Ce qui existe réellement, ce sont des applications de la morale commune à des domaines
particuliers. Les règles les plus générales de celle-ci (les maximes) comme la « règle d’or »
ou celles qui en sont la monnaie, comme les Dix Commandements, s’appliquent aux
domaines les plus divers. Ne pas tromper son conjoint // ne pas tricher aux cartes // ne pas
gruger ses clients sont des règles parallèles. Les domaines sont différents : conjugal,
ludique, économique, mais le principe est le même. Il y a certes une différence de gravité
entre l’adultère et la triche aux cartes, mais le principe est le même : transgresser des règles
dont on suppose que les autres les respectent.
2) On considère communément comme une évidence le fait que l’on demande le
témoignage de médecins, et même qu’on leur accorde une autorité là où il s’agit de se
prononcer sur la légitimité d’une pratique. Certes, ils ou elles disposent des instruments
adéquats et des connaissances qui leur permettent de s’en servir de façon convenable. Mais
1 O. Rey, Leurre et malheurs du transhumanisme, Paris, Desclée De Brouwer, 2018, p. 46.

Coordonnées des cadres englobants
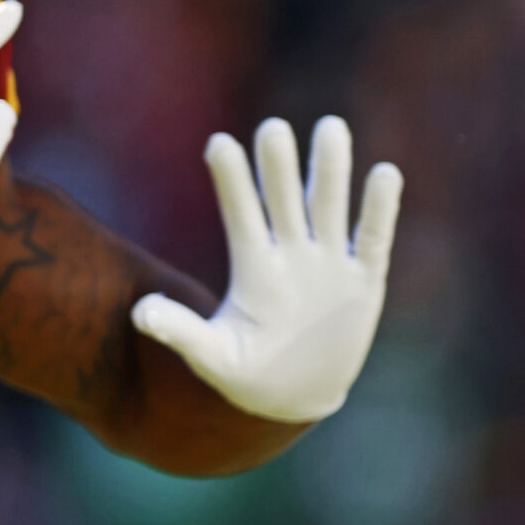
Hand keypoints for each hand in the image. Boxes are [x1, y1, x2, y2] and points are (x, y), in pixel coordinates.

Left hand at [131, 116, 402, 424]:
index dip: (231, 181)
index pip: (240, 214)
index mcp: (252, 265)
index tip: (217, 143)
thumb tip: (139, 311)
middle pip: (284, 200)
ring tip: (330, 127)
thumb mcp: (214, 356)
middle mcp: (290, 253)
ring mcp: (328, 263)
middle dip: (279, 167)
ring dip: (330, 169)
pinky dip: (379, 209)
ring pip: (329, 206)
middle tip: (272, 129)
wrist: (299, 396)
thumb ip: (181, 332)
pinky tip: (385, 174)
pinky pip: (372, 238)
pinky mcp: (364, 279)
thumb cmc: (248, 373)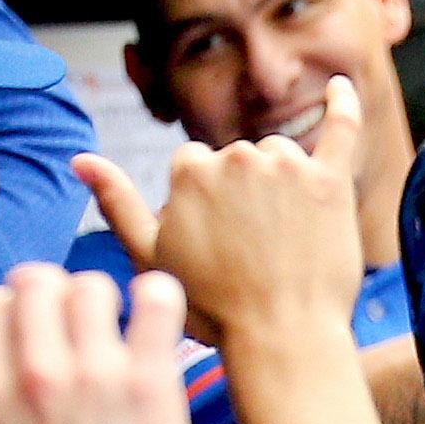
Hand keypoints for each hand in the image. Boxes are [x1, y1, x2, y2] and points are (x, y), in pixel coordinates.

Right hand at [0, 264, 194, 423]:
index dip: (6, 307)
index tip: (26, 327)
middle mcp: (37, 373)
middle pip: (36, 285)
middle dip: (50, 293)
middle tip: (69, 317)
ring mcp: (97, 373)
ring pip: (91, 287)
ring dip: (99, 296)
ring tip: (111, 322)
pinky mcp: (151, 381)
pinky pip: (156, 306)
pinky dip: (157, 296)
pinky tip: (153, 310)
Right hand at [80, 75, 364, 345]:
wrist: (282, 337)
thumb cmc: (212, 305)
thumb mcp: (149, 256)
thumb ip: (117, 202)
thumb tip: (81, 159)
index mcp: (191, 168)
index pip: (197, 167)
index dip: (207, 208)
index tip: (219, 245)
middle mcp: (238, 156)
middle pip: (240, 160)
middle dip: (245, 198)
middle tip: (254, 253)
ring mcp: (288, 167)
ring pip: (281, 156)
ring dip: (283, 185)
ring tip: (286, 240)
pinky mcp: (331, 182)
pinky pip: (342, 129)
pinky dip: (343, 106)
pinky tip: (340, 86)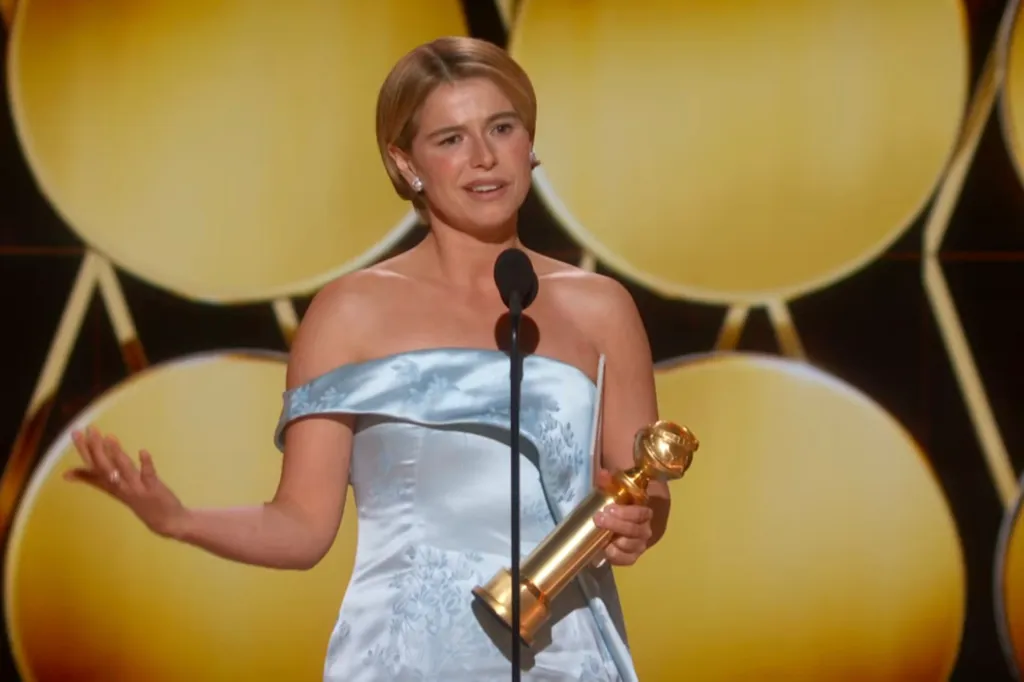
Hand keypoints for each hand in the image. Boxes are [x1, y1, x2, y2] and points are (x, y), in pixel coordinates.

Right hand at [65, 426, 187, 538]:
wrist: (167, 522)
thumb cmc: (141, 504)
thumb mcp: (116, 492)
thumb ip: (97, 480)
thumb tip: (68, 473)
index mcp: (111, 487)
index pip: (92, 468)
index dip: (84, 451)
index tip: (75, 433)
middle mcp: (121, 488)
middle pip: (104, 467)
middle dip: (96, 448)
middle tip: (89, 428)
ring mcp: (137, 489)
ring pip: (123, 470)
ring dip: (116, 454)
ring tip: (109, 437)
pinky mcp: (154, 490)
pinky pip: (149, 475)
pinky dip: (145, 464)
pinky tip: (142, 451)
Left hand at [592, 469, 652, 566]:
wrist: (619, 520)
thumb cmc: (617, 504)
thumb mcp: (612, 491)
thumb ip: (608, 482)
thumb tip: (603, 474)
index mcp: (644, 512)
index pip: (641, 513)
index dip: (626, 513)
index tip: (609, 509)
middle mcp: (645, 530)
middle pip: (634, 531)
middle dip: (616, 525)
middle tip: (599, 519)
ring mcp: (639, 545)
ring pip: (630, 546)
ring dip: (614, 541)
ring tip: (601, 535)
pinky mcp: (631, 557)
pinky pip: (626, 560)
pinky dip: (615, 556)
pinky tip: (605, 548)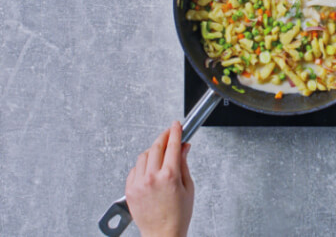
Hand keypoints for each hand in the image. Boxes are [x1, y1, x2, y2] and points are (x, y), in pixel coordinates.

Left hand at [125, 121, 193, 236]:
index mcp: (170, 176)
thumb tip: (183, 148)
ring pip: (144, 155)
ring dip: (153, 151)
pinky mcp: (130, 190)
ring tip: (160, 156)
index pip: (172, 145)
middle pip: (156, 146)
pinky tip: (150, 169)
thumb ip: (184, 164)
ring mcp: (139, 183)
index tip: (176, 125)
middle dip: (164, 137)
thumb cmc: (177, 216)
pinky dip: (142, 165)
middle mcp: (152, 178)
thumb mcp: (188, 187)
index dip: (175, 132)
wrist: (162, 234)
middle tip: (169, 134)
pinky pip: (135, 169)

**CONSIGNES**
1. Reformulez sous forme de liste le paragraphe de l'extrait qui commence par « Ce qui existe réellement », en conservant ses faits essentiels.
2. Réécrivez le passage de l'extrait qui commence par « Ce qui existe » et se poursuit jusqu'à « autres les respectent. », en remplaçant « conjoint » par « partenaire ».

**CORRIGÉ**
1.
- Ce qui existe réellement, ce sont des applications de la morale commune à des domaines particuliers.
- Ses règles les plus générales (les maximes), comme la « règle d'or », et celles qui en sont la monnaie, comme les Dix Commandements, s'appliquent aux domaines les plus divers.
- Ne pas tromper son conjoint, ne pas tricher aux cartes et ne pas gruger ses clients sont des règles parallèles, dans des domaines différents (conjugal, ludique, économique).
- Malgré une différence de gravité entre l'adultère et la triche aux cartes, le principe est le même : transgresser des règles dont on suppose que les autres les respectent.

2.
Ce qui existe réellement, ce sont des applications de la morale commune à des domaines
particuliers. Les règles les plus générales de celle-ci (les maximes) comme la « règle d’or »
ou celles qui en sont la monnaie, comme les Dix Commandements, s’appliquent aux
domaines les plus divers. Ne pas tromper son partenaire // ne pas tricher aux cartes // ne pas
gruger ses clients sont des règles parallèles. Les domaines sont différents : conjugal,
ludique, économique, mais le principe est le même. Il y a certes une différence de gravité
entre l’adultère et la triche aux cartes, mais le principe est le même : transgresser des règles
dont on suppose que les autres les respectent.